> **Requirement**
Two lines in the listing below mark the span: one contains "right shoulder: (353, 491)" and one contains "left elbow: (522, 518)". Reproduce both of them and everything between, exactly.

Top of Material supplied

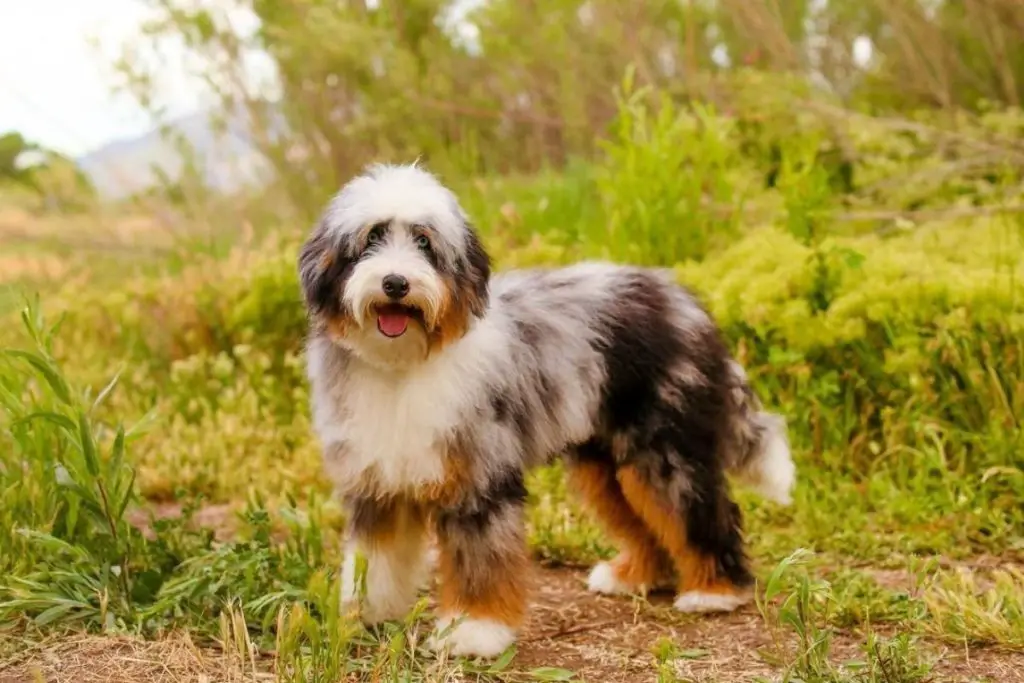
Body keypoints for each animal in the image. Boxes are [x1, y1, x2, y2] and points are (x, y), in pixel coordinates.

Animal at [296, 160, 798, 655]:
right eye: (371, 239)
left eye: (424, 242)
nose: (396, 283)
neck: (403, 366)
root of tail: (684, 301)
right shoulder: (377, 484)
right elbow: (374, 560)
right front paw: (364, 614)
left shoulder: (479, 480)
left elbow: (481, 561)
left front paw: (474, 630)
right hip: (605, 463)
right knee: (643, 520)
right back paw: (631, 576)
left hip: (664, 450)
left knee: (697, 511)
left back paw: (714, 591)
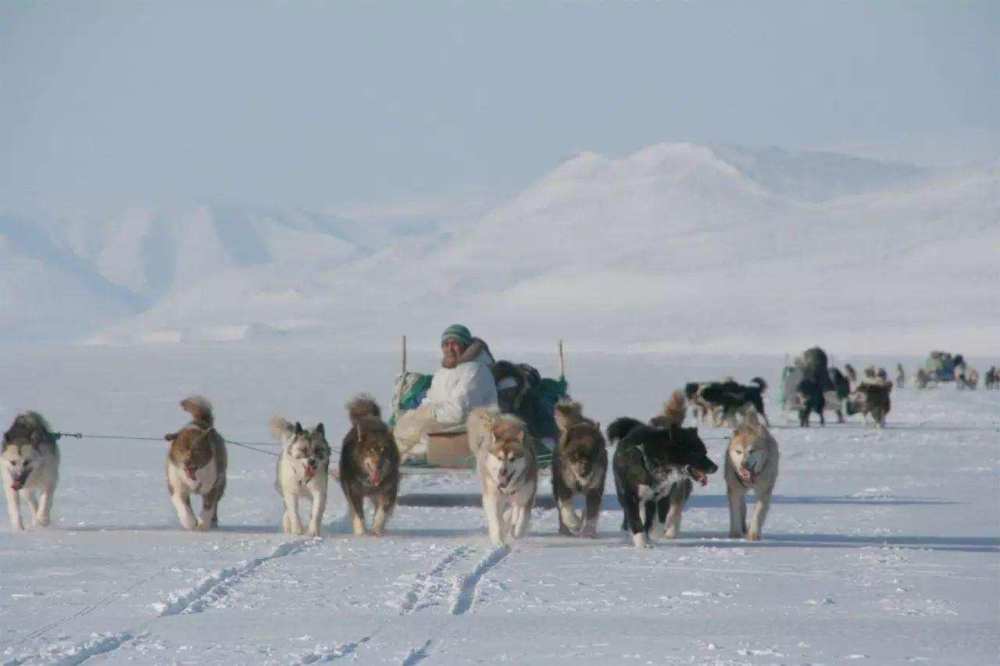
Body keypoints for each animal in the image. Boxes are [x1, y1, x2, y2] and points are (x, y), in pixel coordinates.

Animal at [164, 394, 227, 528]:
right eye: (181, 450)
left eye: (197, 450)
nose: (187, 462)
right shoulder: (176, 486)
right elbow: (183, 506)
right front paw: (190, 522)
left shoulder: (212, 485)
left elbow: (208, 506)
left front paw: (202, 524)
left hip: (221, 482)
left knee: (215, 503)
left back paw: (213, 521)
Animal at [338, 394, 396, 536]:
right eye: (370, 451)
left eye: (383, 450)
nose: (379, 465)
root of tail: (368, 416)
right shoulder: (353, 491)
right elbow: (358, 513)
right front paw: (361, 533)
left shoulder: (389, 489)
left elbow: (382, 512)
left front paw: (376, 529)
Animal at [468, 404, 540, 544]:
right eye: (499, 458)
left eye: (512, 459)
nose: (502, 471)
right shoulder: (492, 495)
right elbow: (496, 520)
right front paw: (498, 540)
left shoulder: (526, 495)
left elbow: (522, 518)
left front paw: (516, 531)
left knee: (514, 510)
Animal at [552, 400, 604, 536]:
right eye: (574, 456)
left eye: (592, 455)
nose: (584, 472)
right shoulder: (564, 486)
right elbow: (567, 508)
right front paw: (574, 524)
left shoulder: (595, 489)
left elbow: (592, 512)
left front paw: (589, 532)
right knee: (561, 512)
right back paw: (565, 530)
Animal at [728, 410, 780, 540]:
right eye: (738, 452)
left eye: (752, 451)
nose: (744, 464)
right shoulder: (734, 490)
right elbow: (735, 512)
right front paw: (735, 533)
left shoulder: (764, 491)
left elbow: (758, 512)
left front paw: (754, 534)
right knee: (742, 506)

Bottom of Material supplied

> **Your solution**
right shoulder: (353, 491)
right elbow: (358, 513)
right front paw: (361, 533)
left shoulder: (389, 489)
left elbow: (382, 512)
left front paw: (376, 529)
Animal at [468, 404, 540, 544]:
right eye: (499, 458)
left eye: (512, 459)
nose: (502, 471)
right shoulder: (492, 495)
right elbow: (496, 520)
right front paw: (498, 540)
left shoulder: (526, 495)
left elbow: (522, 518)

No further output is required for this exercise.